When she was elected to the Dáil, “it was only when the chamber was full for the first time that I looked around and saw what a testosterone-heavy environment it is”.
It is for this reason that she is in favour of “gender quotas and direct intervention in the system” to get more women into politics in general, as well as into republican politics. Her own organisation is pretty testosterone heavy, after all.
She laughs. “It certainly, at times, has been,” she says. But for the past year-and- a-half, gender equality has fallen within her remit in Sinn Féin, and she is working towards the local and European elections both North and South. Last weekend she hosted a Sinn Féin women’s conference outside Belfast and enjoyed all the energy released “when you bring women together”.
In fact, on an anecdotal level, it seems that women in general are her biggest fans, her closest followers, her most ardent critics – not least of how she looks. “I’d love to give her hair a make-over,” says one woman seriously. Women are proud that she is such an effective parliamentary and media performer. She in turn is at home with the personal as well as the political. She volunteers how she met her husband, during the 1990 World Cup, “quite by chance”.

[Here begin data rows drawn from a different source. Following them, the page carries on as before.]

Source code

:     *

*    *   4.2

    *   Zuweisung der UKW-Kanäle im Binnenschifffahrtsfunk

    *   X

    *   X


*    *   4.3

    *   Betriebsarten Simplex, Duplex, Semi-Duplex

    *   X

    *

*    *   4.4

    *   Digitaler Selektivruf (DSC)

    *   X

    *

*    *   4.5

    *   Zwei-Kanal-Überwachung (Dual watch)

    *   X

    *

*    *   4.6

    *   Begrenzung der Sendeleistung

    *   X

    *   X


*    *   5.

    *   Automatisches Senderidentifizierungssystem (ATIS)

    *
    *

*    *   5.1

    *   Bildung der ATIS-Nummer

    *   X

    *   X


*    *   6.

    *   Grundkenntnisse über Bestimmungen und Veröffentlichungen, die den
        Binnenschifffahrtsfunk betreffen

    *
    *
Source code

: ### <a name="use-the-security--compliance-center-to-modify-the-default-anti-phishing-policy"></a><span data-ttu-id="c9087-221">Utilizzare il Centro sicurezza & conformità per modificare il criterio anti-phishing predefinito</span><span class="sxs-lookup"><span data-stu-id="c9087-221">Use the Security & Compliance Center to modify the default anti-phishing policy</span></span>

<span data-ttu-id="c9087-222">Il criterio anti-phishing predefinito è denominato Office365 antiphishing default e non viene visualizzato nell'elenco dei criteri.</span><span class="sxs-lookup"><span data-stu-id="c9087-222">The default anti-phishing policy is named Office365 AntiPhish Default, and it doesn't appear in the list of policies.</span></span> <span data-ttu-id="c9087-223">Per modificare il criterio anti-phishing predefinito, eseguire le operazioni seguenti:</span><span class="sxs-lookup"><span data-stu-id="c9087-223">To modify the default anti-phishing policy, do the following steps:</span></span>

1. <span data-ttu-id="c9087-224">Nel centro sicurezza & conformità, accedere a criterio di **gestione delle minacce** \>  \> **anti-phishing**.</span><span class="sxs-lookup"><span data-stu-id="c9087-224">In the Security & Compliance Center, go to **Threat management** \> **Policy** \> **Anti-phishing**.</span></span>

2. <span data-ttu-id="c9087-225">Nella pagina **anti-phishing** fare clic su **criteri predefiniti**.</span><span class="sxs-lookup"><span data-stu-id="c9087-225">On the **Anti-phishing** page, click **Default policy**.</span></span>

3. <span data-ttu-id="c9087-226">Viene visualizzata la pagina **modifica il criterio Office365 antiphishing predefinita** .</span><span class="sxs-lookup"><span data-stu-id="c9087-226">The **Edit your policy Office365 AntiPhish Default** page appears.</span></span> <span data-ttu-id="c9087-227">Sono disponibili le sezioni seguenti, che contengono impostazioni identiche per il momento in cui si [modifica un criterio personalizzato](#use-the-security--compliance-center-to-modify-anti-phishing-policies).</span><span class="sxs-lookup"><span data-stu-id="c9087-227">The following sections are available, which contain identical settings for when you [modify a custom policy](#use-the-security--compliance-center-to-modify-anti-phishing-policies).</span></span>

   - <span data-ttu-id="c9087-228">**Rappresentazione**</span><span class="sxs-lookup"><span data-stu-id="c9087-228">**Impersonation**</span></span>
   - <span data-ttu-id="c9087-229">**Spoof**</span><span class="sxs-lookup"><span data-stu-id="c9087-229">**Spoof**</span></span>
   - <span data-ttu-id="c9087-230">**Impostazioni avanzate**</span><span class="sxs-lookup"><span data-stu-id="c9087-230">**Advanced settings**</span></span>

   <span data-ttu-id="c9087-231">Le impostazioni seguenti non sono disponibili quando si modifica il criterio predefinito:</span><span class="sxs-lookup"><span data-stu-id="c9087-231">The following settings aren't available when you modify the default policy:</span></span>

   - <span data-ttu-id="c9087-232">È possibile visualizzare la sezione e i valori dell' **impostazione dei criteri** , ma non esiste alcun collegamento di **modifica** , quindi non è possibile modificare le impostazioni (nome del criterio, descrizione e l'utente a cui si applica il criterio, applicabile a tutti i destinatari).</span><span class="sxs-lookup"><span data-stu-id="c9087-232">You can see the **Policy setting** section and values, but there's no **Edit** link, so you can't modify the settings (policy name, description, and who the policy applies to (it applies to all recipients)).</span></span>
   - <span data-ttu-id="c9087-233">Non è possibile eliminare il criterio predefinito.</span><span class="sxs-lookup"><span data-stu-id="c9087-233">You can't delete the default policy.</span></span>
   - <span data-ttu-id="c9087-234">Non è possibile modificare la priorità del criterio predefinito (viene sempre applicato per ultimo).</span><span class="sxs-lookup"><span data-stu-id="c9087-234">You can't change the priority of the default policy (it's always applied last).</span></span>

“It was in Peter’s Pub. I was only 20. We had mutual friends. He was watching a match and getting blood pressure . . . you can picture the scene.”
She remembers her maternal grandmother, from Tipperary, who was very republican, cheerful, lovely and a widow for many years. Long after smoking on trains was banned, she smoked on the train up to Dublin for her visits, “out of sheer pig-headedness. It was rage against the machine type thing.”
Next weekend at the Sinn Féin árdfheis in Wexford Opera House, McDonald will give “what I am reliably informed will be a keynote address”, she says with a smile. She has plenty to say. You know she’ll bring the house down. It will be interesting to see if Sinn Féin ever let her do anything else – or if she will ever want to do anything else.